My research examines how design shapes human experience, understanding, and responsibility across physical, digital, and immersive contexts. It is structured around key dimensions of human–design relations, focusing on perception and embodied experience, sense-making in data-driven and intelligent systems, and the role of design in care, meaning, and long-term futures.

Design for Colour–Cognitive Performance Interaction in Immersive Environments

This research direction was first established through my work, defining colour–cognitive performance interaction in immersive virtual environments as a distinct field. It positions colour as a fundamental cognitive variable, demonstrating that colour actively interacts with attention, reasoning, and task performance under conditions of immersion and embodiment, an interaction that had not been systematically examined in immersive virtual environments prior to this work. By treating immersive systems as distinct perceptual–cognitive contexts, this research provides indispensable design knowledge for performance-critical XR applications, including mental health, healthcare, learning, and safety-critical environments, where cognitive performance and well-being are inseparable.

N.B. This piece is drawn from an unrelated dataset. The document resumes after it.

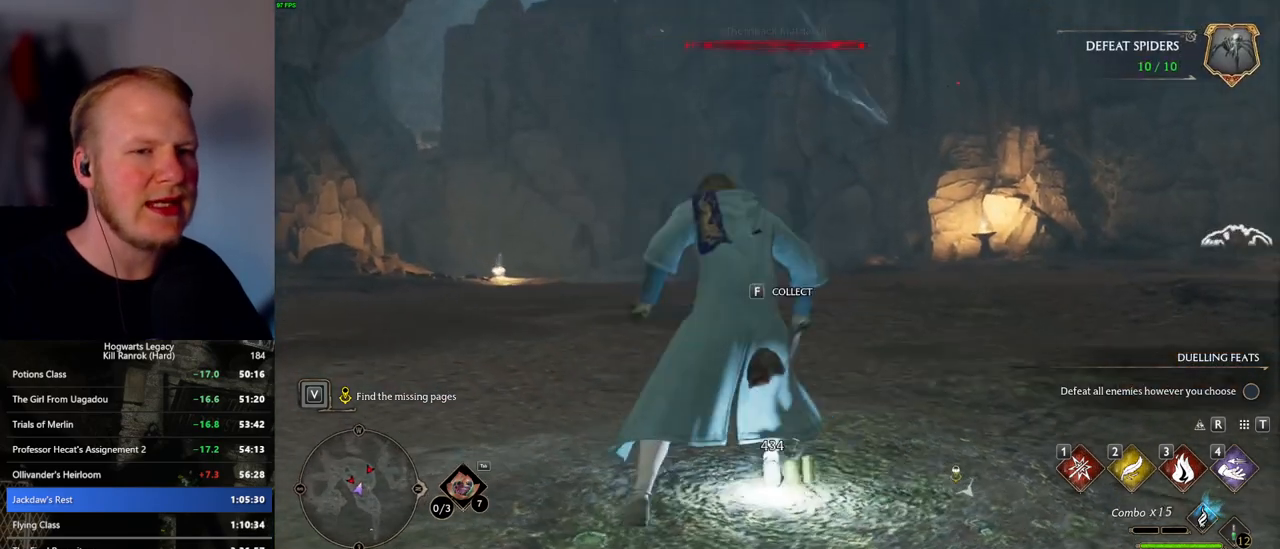
{"keys": [], "mouse": [], "events": []}
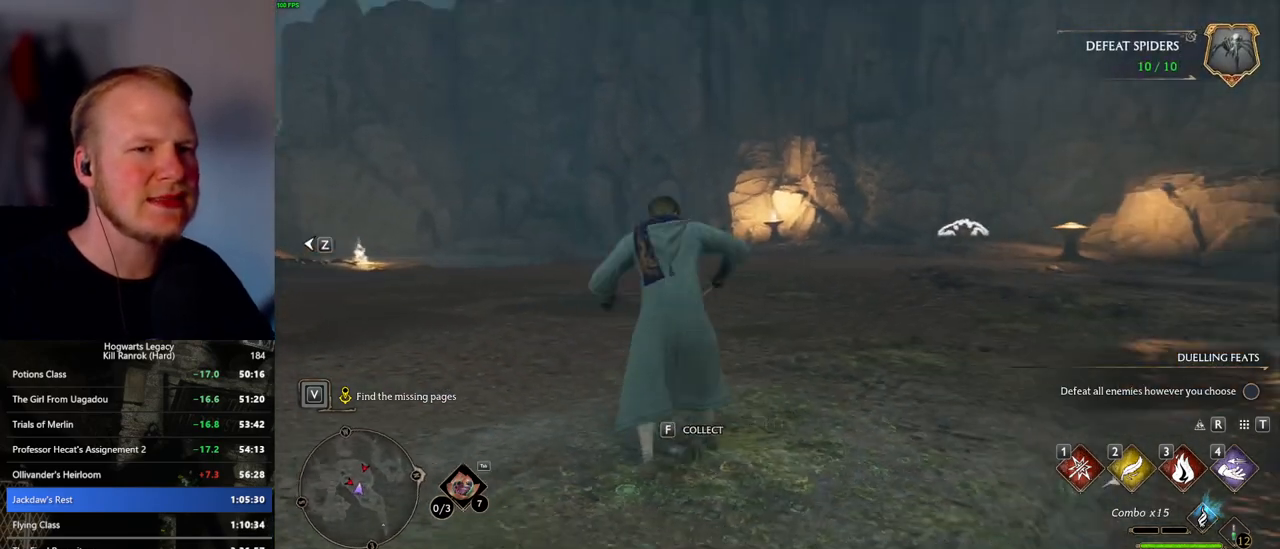
{"keys": [], "mouse": [], "events": [[17, "4", "down"], [100, "4", "up"], [200, "4", "down"], [250, "4", "up"], [350, "4", "down"], [400, "4", "up"]]}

Design for Embodied XR Experience and Perception

This research treats XR not as a technology to be optimised, but as a place to be experienced through the body. It asks what it means to see, move, feel, and orient oneself inside immersive environments, and how design can actively shape these perceptual experiences rather than merely support them. Perception is approached as something lived and enacted, formed through movement, spatial relations, and multisensory engagement rather than passive visual input. XR is used as a design space for working directly with how vision, sound, touch, and bodily action come together to produce presence, meaning, and affect. This perspective becomes critical in contexts where experience itself carries ethical and cultural consequences. In mental health and healthcare, immersive environments must support reflection, emotional regulation, and care rather than overstimulation. In cultural heritage, XR enables embodied forms of interpretation that allow people to encounter history, memory, and cultural practice through participation rather than observation. Across these settings, the research advances an experience-led approach to XR design that prioritises inclusivity, sensitivity, and depth over spectacle.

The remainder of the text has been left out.